Bonacic was not the only senator whose offices attracted fracking protests that day. Senator James Sewerd’s office in Courtland was visited by about 50 people who had the same message about a health impact assessment. Protestors also turned out to Senator Dean Skelos’ office in Rockville Center and Senator Tom Libous in Binghamton. Police did not disrupt those events.
During the budget process this year, the assembly included $300,000 to pay for a health impact assessment, but that was removed by the senate and by Governor Andrew Cuomo.
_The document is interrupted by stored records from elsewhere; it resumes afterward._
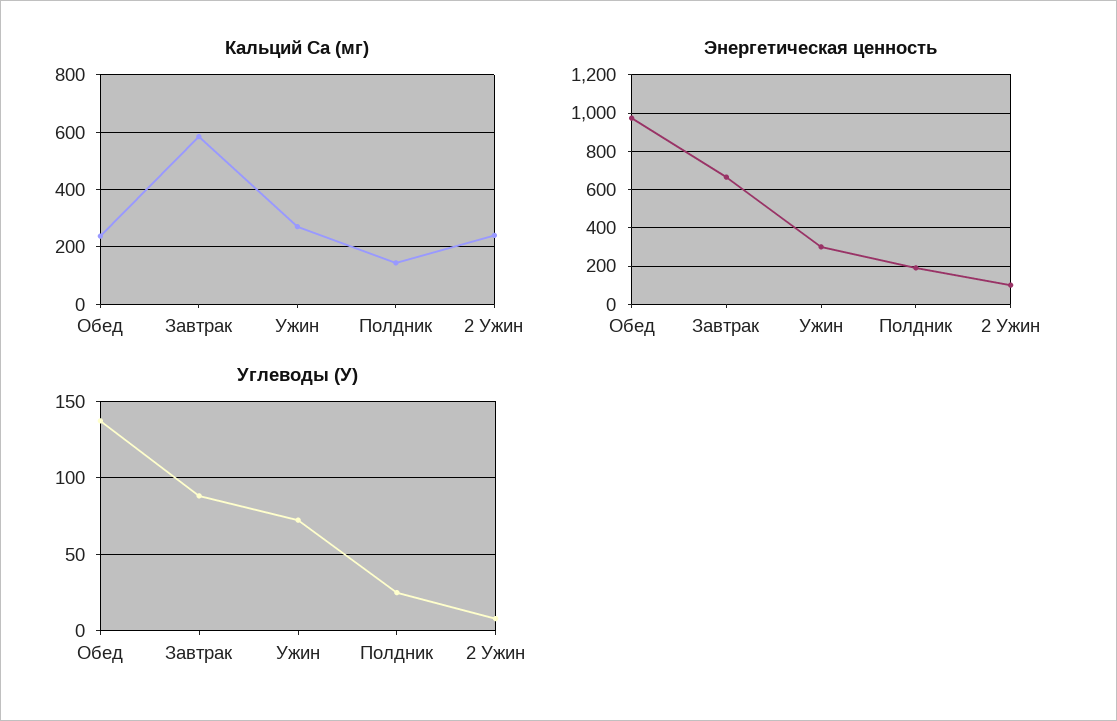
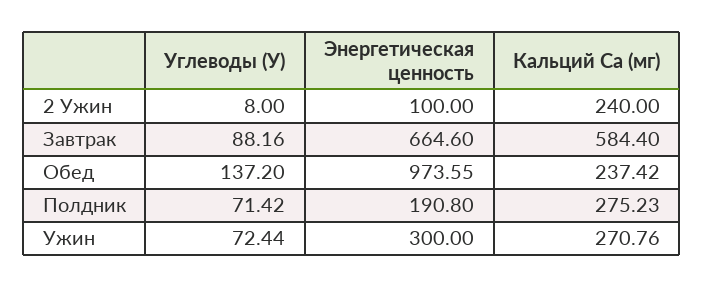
  {
    "Кальций Ca (мг)": {
      "Обед": 237.42,
      "Завтрак": 584.4,
      "Ужин": 270.76,
-     "Полдник": 150,
+     "Полдник": 275.23,
      "2 Ужин": 240
    },
    "Энергетическая ценность": {
      "Обед": 973.55,
      "Завтрак": 664.6,
      "Ужин": 300,
      "Полдник": 190.8,
      "2 Ужин": 100
    },
    "Углеводы (У)": {
      "Обед": 137.2,
      "Завтрак": 88.16,
      "Ужин": 72.44,
-     "Полдник": 25,
+     "Полдник": 71.42,
      "2 Ужин": 8
    }
  }

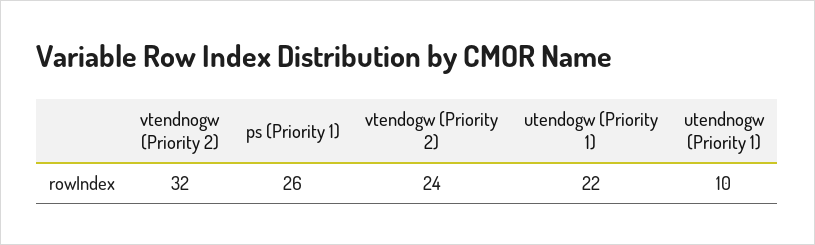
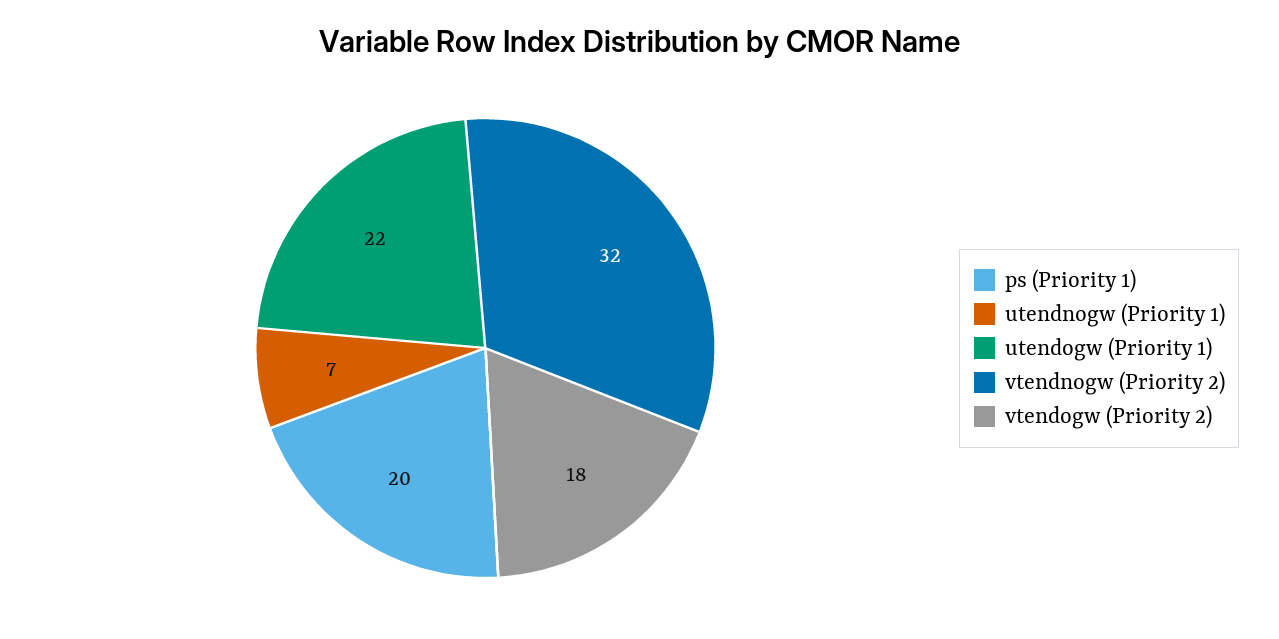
  {
    "vtendnogw (Priority 2)": 32,
-   "ps (Priority 1)": 26,
+   "ps (Priority 1)": 20,
-   "vtendogw (Priority 2)": 24,
+   "vtendogw (Priority 2)": 18,
    "utendogw (Priority 1)": 22,
-   "utendnogw (Priority 1)": 10
+   "utendnogw (Priority 1)": 7
  }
The literature handed out by CCSE included the results of a peer-reviewed study called “Impacts of Gas Drilling on Human and Animal Health.” The study was released earlier this year by Dr. Robert Oswald, a professor of molecular medicine at Cornell University, and Dr. Michelle Bamberger, a doctor of veterinary medicine. The report examined 24 cases in six states.
A line from that report reads: “The most commonly reported symptoms were associated with reproduction. Cattle that have been exposed to wastewater (flowback and/or produced water) or affected well or pond water may have trouble breeding. When bred cows were likewise exposed, farmers reported an increased incidence of stillborn calves with and without congenital abnormalities (cleft palate, white and blue eyes). In each case, farmers reported that in previous years stillborn calves were rare (fewer than one per year).”